The Historical Committee is actively engaged in the preservation and publication of a historical record of Herriman. We appreciate all of the information from current and past residents of Herriman that has been collected thus far. We continue to seek any histories, photos or any other items you would be willing to share to help us make this record as complete and accurate as possible. Please contact any committee member.
A Recipient of the Citizens of Legacy Award 2005
WILLIAM CHARLES CRUMP
William Charles Crump was born in 1830 in England, the ninth child of William and Martha Betton Crump. As a young adult he heard missionaries of the Mormon Church teaching. William joined the church in 1849, and soon afterward labored as a missionary with other traveling Elders in England. But he had a desire to leave England and join the Saints gathering in Utah. He sailed to America on the “Ellen Maria” in 1852. He joined the Abraham O. Smoot Company which arrived in Utah in September of 1852.
When he arrived in Utah, he was assigned to Taylorsville to help build up the settlement there and construct a fort as protection from the Indians. He also served as a guard at the south point of the valley and also on the west side. In the fall of 1853 Brigham Young asked for families to go to Butterfield Settlement (later named Fort Herriman), and provide strength to this struggling settlement. William volunteered and later helped build the fort there.
William married Margaret Ann James in 1855. They were the parents of 9 children. William took a second wife, Sarah Cornick, in 1872, and with her, had 7 children. William was a leader not only in his family, but also in the community. He participated in the Echo Canyon War during the winter of 1857-1858. He returned home for a short time, and was asked again to return to Echo Canyon for guard duty. His wife, Margaret accompanied him on the second trip. They returned home in April to find the residents of Herriman packed and ready to evacuate the settlement. They traveled south with the community spending about three months near Payson, and then returning to Herriman.
William helped to quarry rock from Step Rock Mountain for the building of the old rock church. With several other men in town, he ran a sorghum mill, making a rich brown edible syrup from the sugar cane they raised. He was asked again to go on guard duty, patrolling the west and south ends of the valley.
William served in many callings in the Church in the late 1800’s and last of which was the Patriarch of the West Jordan Stake by President Joseph Fielding Smith. In this capacity he gave hundreds of blessings to faithful members of the LDS Church.
William was known for completing his daily tasks in a very cheerful sort of way.
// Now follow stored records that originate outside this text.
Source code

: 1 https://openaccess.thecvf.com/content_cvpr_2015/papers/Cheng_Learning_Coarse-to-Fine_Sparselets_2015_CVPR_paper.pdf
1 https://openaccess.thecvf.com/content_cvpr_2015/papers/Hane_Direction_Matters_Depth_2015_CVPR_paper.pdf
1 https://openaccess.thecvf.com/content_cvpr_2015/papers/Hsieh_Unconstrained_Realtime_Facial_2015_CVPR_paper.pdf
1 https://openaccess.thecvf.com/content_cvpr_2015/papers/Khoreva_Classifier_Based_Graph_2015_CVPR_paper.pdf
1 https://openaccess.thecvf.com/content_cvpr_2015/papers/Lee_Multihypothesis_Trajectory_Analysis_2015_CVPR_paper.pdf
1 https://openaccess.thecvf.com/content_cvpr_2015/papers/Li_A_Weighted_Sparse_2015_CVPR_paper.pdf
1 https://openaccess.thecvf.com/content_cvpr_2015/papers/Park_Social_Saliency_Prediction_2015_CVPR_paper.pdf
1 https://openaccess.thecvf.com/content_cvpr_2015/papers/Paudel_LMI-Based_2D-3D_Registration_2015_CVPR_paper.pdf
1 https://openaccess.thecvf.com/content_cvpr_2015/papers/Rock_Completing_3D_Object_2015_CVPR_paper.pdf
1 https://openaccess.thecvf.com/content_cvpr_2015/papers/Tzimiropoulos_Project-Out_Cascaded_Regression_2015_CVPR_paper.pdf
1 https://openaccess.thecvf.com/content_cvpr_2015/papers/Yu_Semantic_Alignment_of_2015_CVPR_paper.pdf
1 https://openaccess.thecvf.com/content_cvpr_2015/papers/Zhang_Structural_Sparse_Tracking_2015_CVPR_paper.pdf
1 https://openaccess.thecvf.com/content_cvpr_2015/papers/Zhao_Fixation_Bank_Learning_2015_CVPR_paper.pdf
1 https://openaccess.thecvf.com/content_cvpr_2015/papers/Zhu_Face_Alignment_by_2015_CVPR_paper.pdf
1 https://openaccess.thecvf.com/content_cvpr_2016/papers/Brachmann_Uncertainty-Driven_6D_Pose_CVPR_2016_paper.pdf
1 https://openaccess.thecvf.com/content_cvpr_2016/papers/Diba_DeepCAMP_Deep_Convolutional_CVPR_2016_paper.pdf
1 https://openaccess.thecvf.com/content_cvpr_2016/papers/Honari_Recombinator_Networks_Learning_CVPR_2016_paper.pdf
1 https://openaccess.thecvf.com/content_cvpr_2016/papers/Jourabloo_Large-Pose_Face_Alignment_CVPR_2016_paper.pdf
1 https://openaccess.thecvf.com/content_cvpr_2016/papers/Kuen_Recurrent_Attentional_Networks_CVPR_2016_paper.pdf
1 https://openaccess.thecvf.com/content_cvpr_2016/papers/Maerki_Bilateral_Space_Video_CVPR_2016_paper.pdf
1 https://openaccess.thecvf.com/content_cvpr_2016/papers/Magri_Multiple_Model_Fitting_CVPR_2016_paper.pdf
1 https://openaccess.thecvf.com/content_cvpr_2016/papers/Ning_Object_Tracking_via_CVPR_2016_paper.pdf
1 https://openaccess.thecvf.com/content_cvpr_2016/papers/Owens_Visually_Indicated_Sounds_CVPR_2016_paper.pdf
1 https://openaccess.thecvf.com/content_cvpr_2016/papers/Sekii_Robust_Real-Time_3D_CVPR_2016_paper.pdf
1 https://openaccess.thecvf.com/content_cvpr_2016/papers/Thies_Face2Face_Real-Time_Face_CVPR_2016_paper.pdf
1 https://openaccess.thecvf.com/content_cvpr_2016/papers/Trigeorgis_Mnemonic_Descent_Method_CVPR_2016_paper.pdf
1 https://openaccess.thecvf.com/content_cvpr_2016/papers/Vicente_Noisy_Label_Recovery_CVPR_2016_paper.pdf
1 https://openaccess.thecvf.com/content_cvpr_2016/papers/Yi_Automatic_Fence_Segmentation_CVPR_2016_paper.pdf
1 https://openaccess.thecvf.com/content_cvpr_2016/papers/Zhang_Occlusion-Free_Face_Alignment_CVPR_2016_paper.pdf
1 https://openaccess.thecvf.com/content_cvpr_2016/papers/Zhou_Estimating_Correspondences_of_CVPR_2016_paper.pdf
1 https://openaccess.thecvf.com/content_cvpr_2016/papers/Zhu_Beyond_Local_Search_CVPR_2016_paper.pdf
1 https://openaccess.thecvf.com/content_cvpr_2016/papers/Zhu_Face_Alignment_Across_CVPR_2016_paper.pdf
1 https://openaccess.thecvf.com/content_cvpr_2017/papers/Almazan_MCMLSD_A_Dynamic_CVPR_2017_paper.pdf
He often said, “There is always a great and wise purpose in all that we are called on to suffer and endure, and great is the wisdom we gain through such experiences”. He taught his children and grandchildren that there is dignity in persevering through tribulations, sorrows and disappointments.
He died just one week short of his birthday, in March 1904, leaving a legacy of over 50 years in Herriman.
This short version of William Charles Crump’s history is taken from various histories that have been written about his life and is not meant to be a complete history.